I gave an interesting tasting on Saturday contrasting crianza and reserva wines. It ended up being a tasting less about the primary theme and more about Spanish wine palates today. The 16 clients were overwhelmingly Spanish, though there was one British girl.
Spanish wine rules 101: Crianza wines must be aged 24 months before they are released, six of which must be in oak. Reserva wines must be held 36 months, 12 of which must be in oak. These are minimums…often the oak portion is much more significant…some Denominations require more.
I served five wines blind in two sets. The first set was three Riojas: two from a winery making classic Riojas, a 2003 Crianza and a 2001 Reserva. The third wine was a Finca Valpiedra 2001 Reserva.
The results of the first set were very interesting: Two of the wines were more evolved in color and nose, showing notes of older wood and very subtle fruit. These were the ones the class guessed as both reservas…they guessed the more fruit driven wine to be the crianza. In fact it was the wine that had a more youthful color and a fruitier nose and palate that was the Finca Valpiedra Reserva 2001. It also turns out it was the Finca Valpiedra that almost the entire class preferred.

◆ EXERCISE INSTRUCTIONS
1) Summarize the wine tasting passage in two sentences.
2) Carry on the wine tasting passage, picking up right after its last sentence.

◆ MATERIAL SUPPLIED
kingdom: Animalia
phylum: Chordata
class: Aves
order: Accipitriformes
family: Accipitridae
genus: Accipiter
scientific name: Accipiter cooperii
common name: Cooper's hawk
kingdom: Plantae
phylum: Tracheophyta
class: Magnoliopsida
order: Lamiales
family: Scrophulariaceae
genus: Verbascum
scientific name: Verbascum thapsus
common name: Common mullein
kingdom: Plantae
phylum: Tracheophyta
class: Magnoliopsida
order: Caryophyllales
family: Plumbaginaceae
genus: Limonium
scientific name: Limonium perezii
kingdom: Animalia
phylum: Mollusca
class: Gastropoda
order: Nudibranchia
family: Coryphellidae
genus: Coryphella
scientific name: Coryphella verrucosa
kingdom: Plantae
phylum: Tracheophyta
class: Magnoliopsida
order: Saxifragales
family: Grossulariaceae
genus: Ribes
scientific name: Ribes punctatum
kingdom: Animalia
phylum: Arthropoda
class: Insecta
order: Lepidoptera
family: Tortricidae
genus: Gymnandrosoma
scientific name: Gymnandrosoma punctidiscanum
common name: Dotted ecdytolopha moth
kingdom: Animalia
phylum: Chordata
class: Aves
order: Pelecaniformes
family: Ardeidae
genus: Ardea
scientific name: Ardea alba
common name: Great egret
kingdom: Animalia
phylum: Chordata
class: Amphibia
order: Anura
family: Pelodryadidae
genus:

◆ RESPONSES TO THE EXERCISE
1) At a Saturday tasting for 16 mostly Spanish clients, five wines were served blind in two sets to contrast crianza and reserva wines, which under Spanish rules must be aged at least 24 and 36 months respectively, with at least six and 12 of those months in oak. In the first set of three Riojas, the class took the two more evolved wines for reservas and the fruitier one for the crianza, but the fruitier wine was actually the Finca Valpiedra Reserva 2001, which almost the entire class preferred.

2)
Yet if you had asked most of those people before the tasting, they would have sworn Muga was one of their favourite wines. I find many Spanish people are brought up on these traditional style wines and frequently choose them as their top wines. Yet if you offer them a traditional Rioja blind side by side with a more modern Rioja, very often they will choose the modern one.
When I say modern and traditional Rioja…what do I mean? Traditional Rioja is characterised by longer aging in older barrels, often American oak. They are elegant, structure-driven wines that often have a slight oxidized character. Their fruit tends to be lean and elegant, but not very present, having been greatly altered by long oak aging.
Of course, even the most traditional Riojas are modern by standards of old, with shorter aging times, newer oak, and more French oak. But I still find there is a distinctive different between the two styles.
The modern Riojas have shorter aging times in newer oak, often in French oak or a mixture of French and American. They are fruit driven wines, fruit support by a very present oak structure, especially at the reserve level. Though the fruit dominates, they still retain the elegance and balanced acidity that Rioja wines have always offered.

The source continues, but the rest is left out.